Hal tersebut menyebabkan advokasi kebijakan tidak dapat dilakukan secara langsung oleh kelompok LGBT karena menghadapi penolakan yang kuat dari kalangan agamawan sehingga tidak strategis untuk mendesakkan penerimaan terhadap kelompok LGBT secara frontal.
Temuan menarik
Ketidaksetaraan gender juga terjadi pada pasangan lesbian sebagaimana ketidaksetaraan gender terjadi dalam pasangan heteroseksual.
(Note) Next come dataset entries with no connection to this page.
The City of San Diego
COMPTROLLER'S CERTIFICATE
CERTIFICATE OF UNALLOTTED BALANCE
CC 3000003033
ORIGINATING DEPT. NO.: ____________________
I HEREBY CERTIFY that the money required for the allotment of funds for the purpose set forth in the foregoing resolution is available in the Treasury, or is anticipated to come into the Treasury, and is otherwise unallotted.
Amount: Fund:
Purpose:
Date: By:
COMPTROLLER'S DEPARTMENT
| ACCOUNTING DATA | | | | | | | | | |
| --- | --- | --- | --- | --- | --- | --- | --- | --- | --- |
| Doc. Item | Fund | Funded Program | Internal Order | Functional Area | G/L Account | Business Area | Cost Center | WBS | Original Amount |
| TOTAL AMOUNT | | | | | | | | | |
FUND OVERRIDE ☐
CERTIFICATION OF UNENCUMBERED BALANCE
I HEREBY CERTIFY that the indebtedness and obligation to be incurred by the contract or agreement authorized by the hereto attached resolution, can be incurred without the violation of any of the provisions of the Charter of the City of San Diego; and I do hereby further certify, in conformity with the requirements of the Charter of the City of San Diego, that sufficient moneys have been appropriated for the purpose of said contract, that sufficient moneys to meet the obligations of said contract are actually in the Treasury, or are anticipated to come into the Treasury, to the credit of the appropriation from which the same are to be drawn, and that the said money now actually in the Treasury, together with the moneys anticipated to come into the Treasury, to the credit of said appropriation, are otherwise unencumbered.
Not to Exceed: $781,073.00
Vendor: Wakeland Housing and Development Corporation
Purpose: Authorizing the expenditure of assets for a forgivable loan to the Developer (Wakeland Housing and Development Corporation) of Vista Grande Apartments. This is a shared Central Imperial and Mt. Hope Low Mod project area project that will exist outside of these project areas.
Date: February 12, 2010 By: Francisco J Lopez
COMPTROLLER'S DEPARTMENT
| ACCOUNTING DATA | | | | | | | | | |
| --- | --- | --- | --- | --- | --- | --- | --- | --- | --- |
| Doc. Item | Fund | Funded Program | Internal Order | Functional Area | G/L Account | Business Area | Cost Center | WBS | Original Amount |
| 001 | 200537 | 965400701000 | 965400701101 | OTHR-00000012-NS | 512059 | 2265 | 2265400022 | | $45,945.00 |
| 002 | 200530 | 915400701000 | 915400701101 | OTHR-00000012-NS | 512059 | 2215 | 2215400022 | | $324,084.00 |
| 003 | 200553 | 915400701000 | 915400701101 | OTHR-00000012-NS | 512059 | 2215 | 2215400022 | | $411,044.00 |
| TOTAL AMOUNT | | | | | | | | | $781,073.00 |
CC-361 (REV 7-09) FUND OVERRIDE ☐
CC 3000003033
Misalnya dalam relasi ada yang berperan sebagai butchy (maskulin) dan berperan sebagai femme (feminin).
Lesbian yang berperan sebagai laki-laki cenderung mengadopsi stereotype dan peran gender yang melekat pada laki-laki, misalnya dominan, menjadi pencari nafkah, sedangkan untuk femme sebaliknya.
Definisi-definisi terkait dengan seksualitas (Ardhanary Institut dan Hivos) :
• Seks : fisik, genetik, yaitu lahir dengan alat kelamin
• Orientasi Seksual : kepada jenis kelamin/gender yang mana seseorang tertarik
• Identitas Seksual : bagaimana seseorang mengidentifikasikan dirinya sehubungan
dengan orientasi/perilaku seksual mereka
• Identitas Gender : bagaimana seseorang mengidentifikasikan dirinya sebagai laki-laki
atau perempuan
• Gender ekspresi : bagaimana seseorang mengekspresikan dirinya, maskulin/feminin
• Perilaku seksual : cara seseorang mengekspresikan hubungan seksualnya.